DFB bestreitet den Kern der Spiegel-Geschichte

Von Dreyfus-Geldern, Dreyfus-Forderungen an den DFB oder von einer Weiterleitung der 6,7 Millionen via Fifa an Dreyfus habe man keine Ahnung. Davon stehe nichts in den Büchern. Auch habe keiner der heute Verantwortlichen mit einem solchen Vorgang je zu tun gehabt. Die beim DFB das Sagen haben, bestreiten also den Kern der Spiegel-Geschichte.

Im Hintergrund gibt es beim DFB Geraune, dass da irgendetwas mit Dreyfus gewesen sein könnte. Nicht im Jahr 2000, sondern Jahre später. Nicht für den Stimmenkauf, sondern für etwas anderes. Ein Gerücht.

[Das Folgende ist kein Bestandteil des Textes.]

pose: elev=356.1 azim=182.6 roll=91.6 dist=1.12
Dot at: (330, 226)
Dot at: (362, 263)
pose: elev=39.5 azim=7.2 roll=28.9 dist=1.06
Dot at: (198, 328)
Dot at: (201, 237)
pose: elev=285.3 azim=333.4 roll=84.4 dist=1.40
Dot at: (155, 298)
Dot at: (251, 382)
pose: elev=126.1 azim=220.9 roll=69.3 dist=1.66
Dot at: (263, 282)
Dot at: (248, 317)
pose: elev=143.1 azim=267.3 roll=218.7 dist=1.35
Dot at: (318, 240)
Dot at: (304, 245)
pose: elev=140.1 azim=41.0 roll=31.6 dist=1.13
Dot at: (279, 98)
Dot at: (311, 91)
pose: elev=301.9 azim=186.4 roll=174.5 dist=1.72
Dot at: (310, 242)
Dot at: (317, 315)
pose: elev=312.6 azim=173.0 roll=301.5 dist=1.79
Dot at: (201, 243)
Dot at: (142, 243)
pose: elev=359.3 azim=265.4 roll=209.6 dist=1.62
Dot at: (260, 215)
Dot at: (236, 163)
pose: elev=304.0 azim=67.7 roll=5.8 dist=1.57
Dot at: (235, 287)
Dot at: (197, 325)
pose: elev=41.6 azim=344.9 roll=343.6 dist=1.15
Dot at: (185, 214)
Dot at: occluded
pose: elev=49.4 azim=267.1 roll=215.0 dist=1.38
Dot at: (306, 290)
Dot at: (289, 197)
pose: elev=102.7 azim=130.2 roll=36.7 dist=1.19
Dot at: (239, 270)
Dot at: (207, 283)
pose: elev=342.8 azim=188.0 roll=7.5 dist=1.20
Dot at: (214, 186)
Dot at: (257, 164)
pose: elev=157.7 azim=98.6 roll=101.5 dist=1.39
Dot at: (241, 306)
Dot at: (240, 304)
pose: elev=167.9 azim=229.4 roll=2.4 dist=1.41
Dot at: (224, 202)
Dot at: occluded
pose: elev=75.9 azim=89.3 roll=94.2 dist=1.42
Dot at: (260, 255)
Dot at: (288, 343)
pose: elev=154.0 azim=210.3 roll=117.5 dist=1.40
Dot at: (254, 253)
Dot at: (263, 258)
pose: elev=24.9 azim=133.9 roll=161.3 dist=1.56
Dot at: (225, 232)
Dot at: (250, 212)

Auch damit habe, wenn das so sei, keiner der heute Verantwortlichen etwas zu tun. Man wisse aber nichts Genaues. Im Märchen wird "Irreales mit Realem verbunden", und niemand dürfe sich über "Sprünge und scheinbar Ungereimtes" wundern. Das weiß das Lexikon.

Wenn man der Darstellung des Spiegel folgt, hat der DFB im Jahr 2005 offiziell das Geld für eine Fifa-Gala gezahlt, die im Juni 2006 stattfinden sollte. Eine Veranstaltung mit André Heller und Popstars wie Peter Gabriel. Die Veranstaltung sollte 22 Millionen Euro kosten. Da seien die 6,7 Millionen, die der DFB angeblich Dreyfus zahlen wollte, leicht zu verstecken gewesen.

Fifa-Generalsekretär schrieb an Wolfgang Schäuble

Das Problem nur: Die Veranstaltung fand nicht statt. Der Weltverband sagte sie Anfang 2006 ab. Es ist unwahrscheinlich, dass jemand 2005 wissen konnte, dass die Veranstaltung 2006 nicht stattfinden würde. Der SZ liegen zu dem Vorgang Regierungsunterlagen vor. Der damalige Fifa-Generalsekretär Urs Linsi schrieb am 13. Januar 2006 an den damaligen Bundesinnenminister Wolfgang Schäuble: Die Fifa habe die Gala "schweren Herzens" abgesagt. "Neben einigen anderen Schwierigkeiten" habe die "ungelöste Rasenproblematik" den Ausschlag gegeben.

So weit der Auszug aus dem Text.